In recent years, mixologists have used sugarcane juice as a key ingredient in cocktails. The grassy top notes and mineral, faintly molasses finish of the liquid adds a pleasing complexity to mixed drinks, especially those containing another cane product: rum. In Davy’s seminar, I enjoyed rum-based sugarcane cocktails flavored with a plethora of other fresh juices, from watermelon to turmeric to beets. When asked what inspired his cocktails, Davy quipped, "Whenever I see produce in the market, I wonder, 'will that work in a cocktail?'" I can say they do. Though it was a warm and sunny day on the Island, living in Toronto I’ve also found many of these drinks to be ideal for cooler weather.

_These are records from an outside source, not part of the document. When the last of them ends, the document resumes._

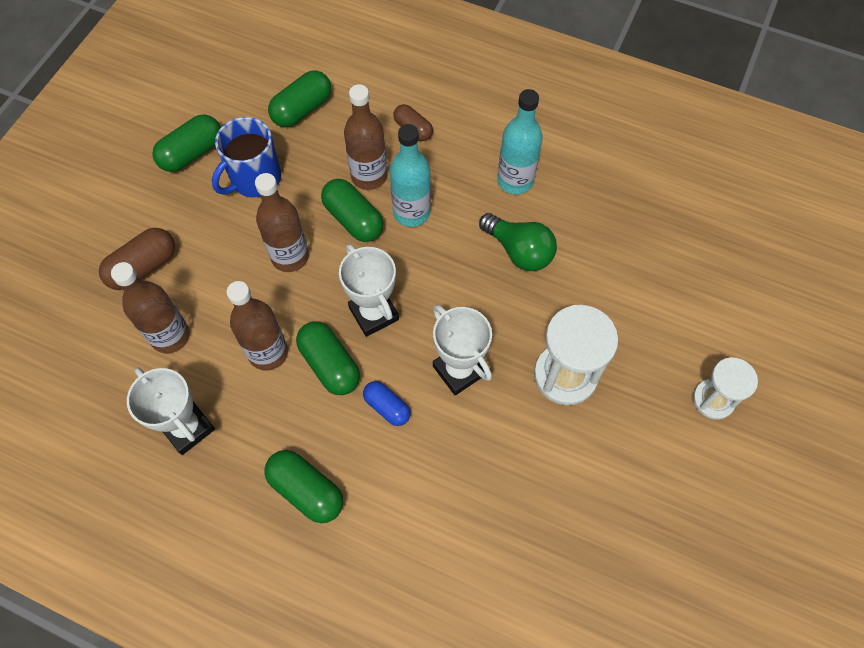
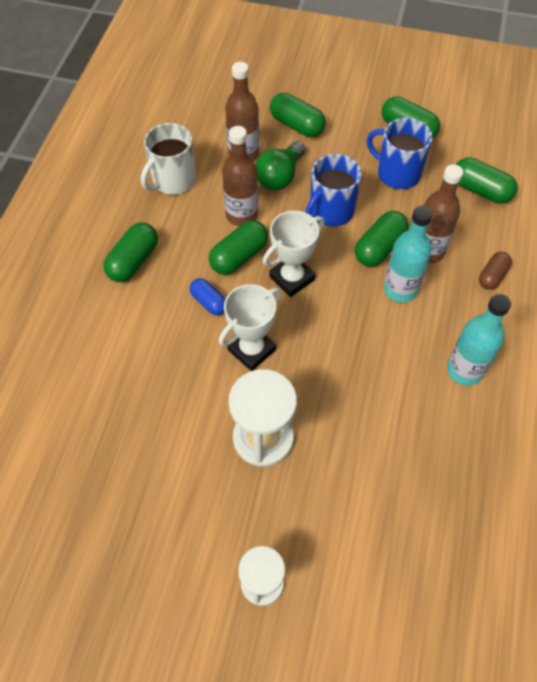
camera: 80 degrees right, 5 degrees down
brown capsule [99,228,175,290] -> green capsule [270,93,326,137]
white trophy [127,367,215,455] -> white mug [141,123,196,195]
brown bottle [255,173,309,272] -> blue mug [305,154,362,227]
blue capsule [363,381,411,426] -> blue capsule turned 75 degrees counterclockwise [190,278,226,315]
green light bulb [479,213,557,271] -> green light bulb moved to [255,141,305,191]

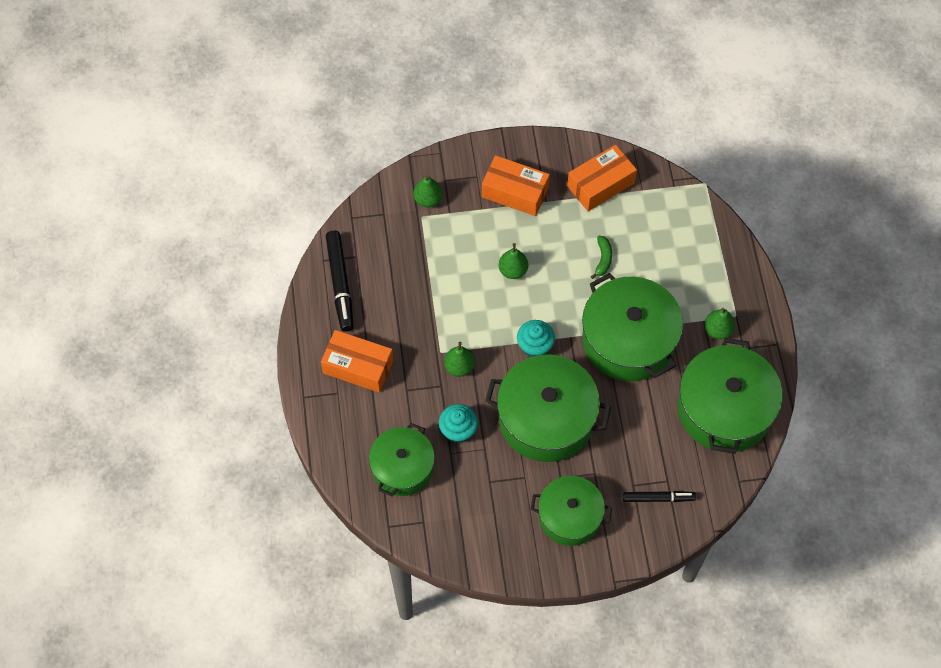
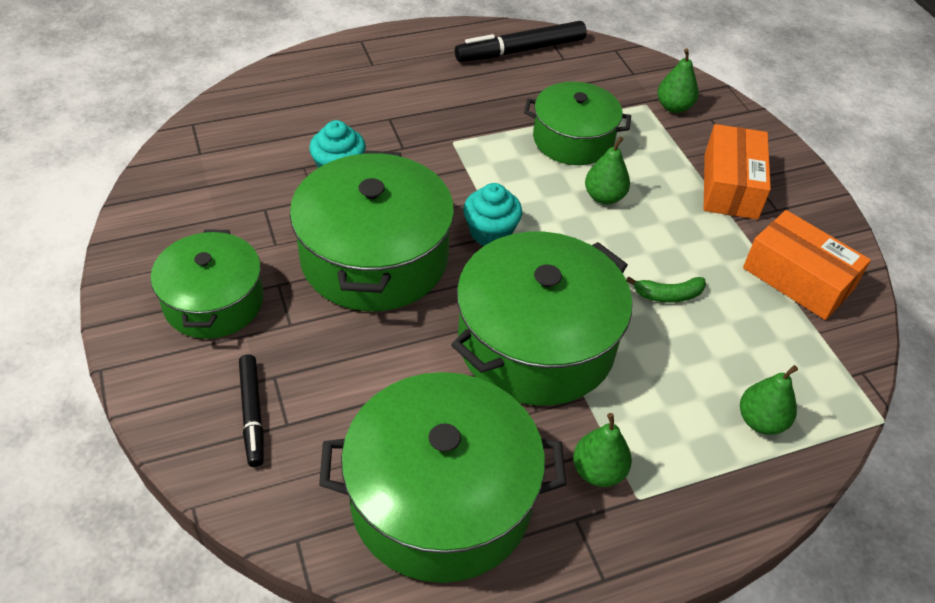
camera: 75 degrees right, 15 degrees down
orange box [321,330,394,393] -> none
green pot [369,423,435,497] -> green pot moved to [524,82,631,165]
green pear [444,342,475,377] -> green pear moved to [740,365,798,435]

A few years ago, on another trip back home to Jamaica, I visited the esteemed local rum producer Appleton Estate. During the tour, the guide offered me fresh-pressed cane juice to sip on and I cheekily asked to have my photo taken cranking my own juice. Though the image seems lighthearted enough, it brought to mind that this was a part of my ancestors' work. That I’m now visiting the grounds of the "estate" as a guest didn't make this sobering realization any easier to swallow.
In a 2019 issue of the Paris Review, raconteur Fran Lebowitz reflected on her friendship with Nobel laureate Toni Morrison. One of Lebowitz’s lines I'll never forget: "Once I said to Toni, ‘The amount of sugar you eat!’ And she said, ‘You know, sometimes even sugar isn't sweet enough.’” Morrison’s meaning, which seemed like an aside, I'm sure resonates with other Black people.
Something sweet came from some of the sourest centuries in Caribbean and American history. Today, our sugarcane juice is an elixir for body, mind, and soul.